**Task details**
All of the data below is to be repeated exactly, except for the pictures.

**Listed entries**
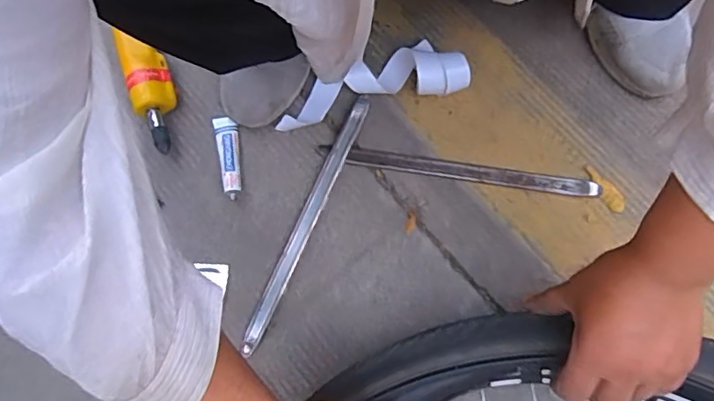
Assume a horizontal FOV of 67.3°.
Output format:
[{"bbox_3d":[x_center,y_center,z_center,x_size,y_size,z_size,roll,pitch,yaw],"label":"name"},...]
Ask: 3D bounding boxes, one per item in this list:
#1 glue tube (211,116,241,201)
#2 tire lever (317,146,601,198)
[{"bbox_3d":[-0.137,-0.047,0.574,0.024,0.013,0.095,-12,78,-2],"label":"glue tube"},{"bbox_3d":[0.103,-0.032,0.556,0.287,0.009,0.020,8,78,3],"label":"tire lever"}]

**Task answer**
Assume a horizontal FOV of 67.3°.
Output format:
[{"bbox_3d":[x_center,y_center,z_center,x_size,y_size,z_size,roll,pitch,yaw],"label":"name"},...]
Ask: 3D bounding boxes, one per item in this list:
#1 glue tube (211,116,241,201)
#2 tire lever (317,146,601,198)
[{"bbox_3d":[-0.137,-0.047,0.574,0.024,0.013,0.095,-12,78,-2],"label":"glue tube"},{"bbox_3d":[0.103,-0.032,0.556,0.287,0.009,0.020,8,78,3],"label":"tire lever"}]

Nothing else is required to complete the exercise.